You see, even though I am one of the most grateful and adoring fans of Tatur Dave’s infamous torturing and always challenging training routes, my self-diagnosed ADD presents an even greater challenge when listening to and attempting to memorize the turn-by-turn verbal instructions for each explicitly detailed route. In fact, a couple of weeks back, I somehow managed to blindly lead myself and Dom #1 (Bill) to the following destination. With the birth given masculine gene, it was not within our DNA to stop and ask for directions, nor to any time give any hint of being unsure of the route. Contrary to popular opinion, I did slowly come to realize that the old adage of “if ever in doubt, then head north” has some shortcomings.


Confession #2: I can’t tell you the number of times that I’ve been asked whether I participated in the New Year’s Day Polar Plunge, nor can I disclose the number of times that I answered a different question or somehow changed the subject, and even one occasion when I faked a kidney malfunction as a diversion (note to self – you don’t have to play that one all the way through, especially when it’s below freezing temps). Well, all I have to say is that what I once viewed as a one time lack of Halloween costuming indiscretion, which landed me back in rehab, the subconscious magnetic pull of re-donning the hot iron and dolling it up again proved to be just too much.
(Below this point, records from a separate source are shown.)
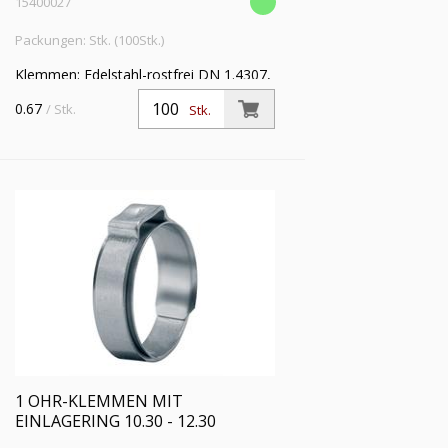
15400027
Packungen: Stk. (100Stk.)
Klemmen: Edelstahl-rostfrei DN 1.4307,
Einlagering: Edelstahl-rostfrei DIN
0.67
/ Stk.
Stk.
1.4310 VE: 100
1 OHR-KLEMMEN MIT
EINLAGERING 10.30 - 12.30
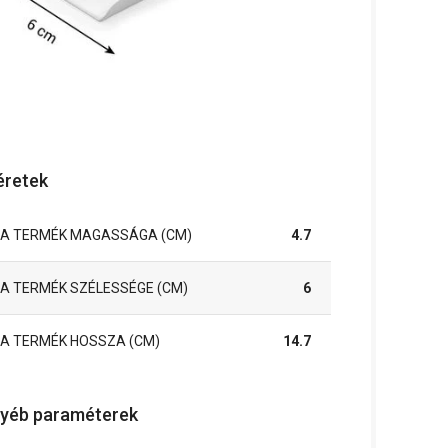
retek
A TERMÉK MAGASSÁGA (CM)
4.7
A TERMÉK SZÉLESSÉGE (CM)
6
A TERMÉK HOSSZA (CM)
14.7
yéb paraméterek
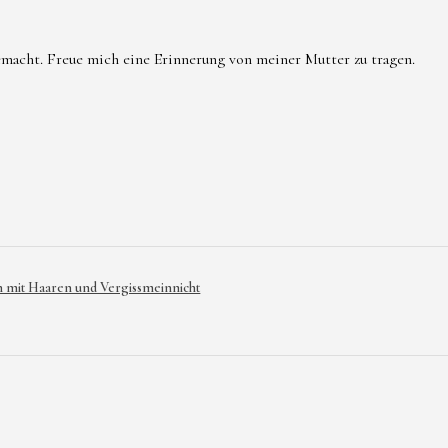
emacht. Freue mich eine Erinnerung von meiner Mutter zu tragen.
mit Haaren und Vergissmeinnicht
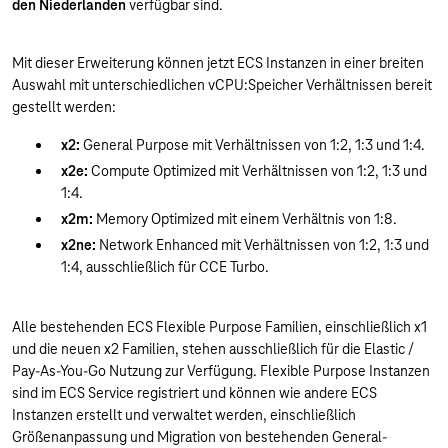
den Niederlanden
verfügbar sind.
Mit dieser Erweiterung können jetzt ECS Instanzen in einer breiten
Auswahl mit unterschiedlichen vCPU:Speicher Verhältnissen bereit
gestellt werden:
x2:
General Purpose mit Verhältnissen von 1:2, 1:3 und 1:4.
x2e:
Compute Optimized mit Verhältnissen von 1:2, 1:3 und
1:4.
x2m:
Memory Optimized mit einem Verhältnis von 1:8.
x2ne:
Network Enhanced mit Verhältnissen von 1:2, 1:3 und
1:4, ausschließlich für CCE Turbo.
Alle bestehenden ECS Flexible Purpose Familien, einschließlich x1
und die neuen x2 Familien, stehen ausschließlich für die Elastic /
Pay-As-You-Go Nutzung zur Verfügung. Flexible Purpose Instanzen
sind im ECS Service registriert und können wie andere ECS
Instanzen erstellt und verwaltet werden, einschließlich
Größenanpassung und Migration von bestehenden General-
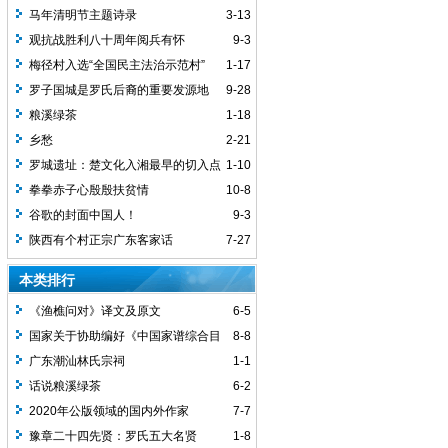
马年清明节主题诗录
3-13
观抗战胜利八十周年阅兵有怀
9-3
梅径村入选“全国民主法治示范村”
1-17
罗子国城是罗氏后裔的重要发源地
9-28
粮溪绿茶
1-18
乡愁
2-21
罗城遗址：楚文化入湘最早的切入点
1-10
之一
拳拳赤子心殷殷扶贫情
10-8
谷歌的封面中国人！
9-3
陕西有个村正宗广东客家话
7-27
本类排行
《渔樵问对》译文及原文
6-5
国家关于协助编好《中国家谱综合目
8-8
录》的通知
广东潮汕林氏宗祠
1-1
话说粮溪绿茶
6-2
2020年公版领域的国内外作家
7-7
豫章二十四先贤：罗氏五大名贤
1-8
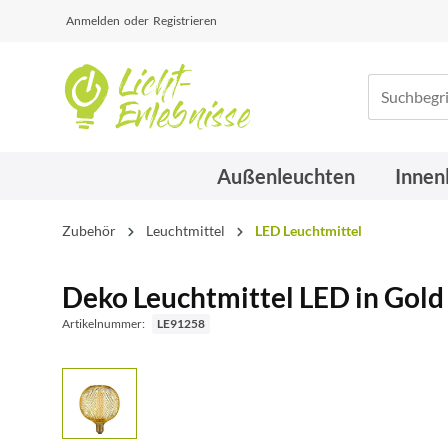
Anmelden
oder
Registrieren
Außenleuchten
Innen
Zubehör
Leuchtmittel
LED Leuchtmittel
Deko Leuchtmittel LED in Gol
Artikelnummer:
LE91258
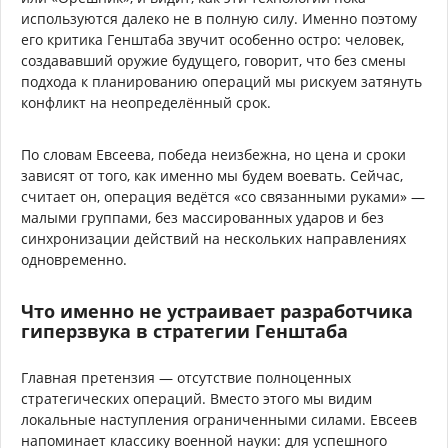
используются далеко не в полную силу. Именно поэтому
его критика Генштаба звучит особенно остро: человек,
создававший оружие будущего, говорит, что без смены
подхода к планированию операций мы рискуем затянуть
конфликт на неопределённый срок.
По словам Евсеева, победа неизбежна, но цена и сроки
зависят от того, как именно мы будем воевать. Сейчас,
считает он, операция ведётся «со связанными руками» —
малыми группами, без массированных ударов и без
синхронизации действий на нескольких направлениях
одновременно.
Что именно не устраивает разработчика
гиперзвука в стратегии Генштаба
Главная претензия — отсутствие полноценных
стратегических операций. Вместо этого мы видим
локальные наступления ограниченными силами. Евсеев
напоминает классику военной науки: для успешного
Just like before, there truly can’t be any conclusions drawn from either event. As all my G-friends can attest, it’s amazing what a little eye liner, a couple of dabs of carefully contoured gel (gel - it’s not just for running shoes anymore), and a dollop of attitude can do. So, if you revisit the RW Polar Plunge photos, look carefully for the red bikini.

So, this Saturday we find ourselves back at Veteran’s Park for the start of another training run. This one is charted for 16 miles, which will be our longest of the season. Fittingly, after last week’s “Test Icicle” run, this week holds the promise of being held in “balmy” conditions. And remember, if you don’t show up at 7:45 AM sharp’ish, then you run the risk of being inflicted with bed bugs, and not the good kind.

Random tip of the week: Might be a good contingency plan to listen to the route directions for yourself, not that your fave run leader would ever lead you astray.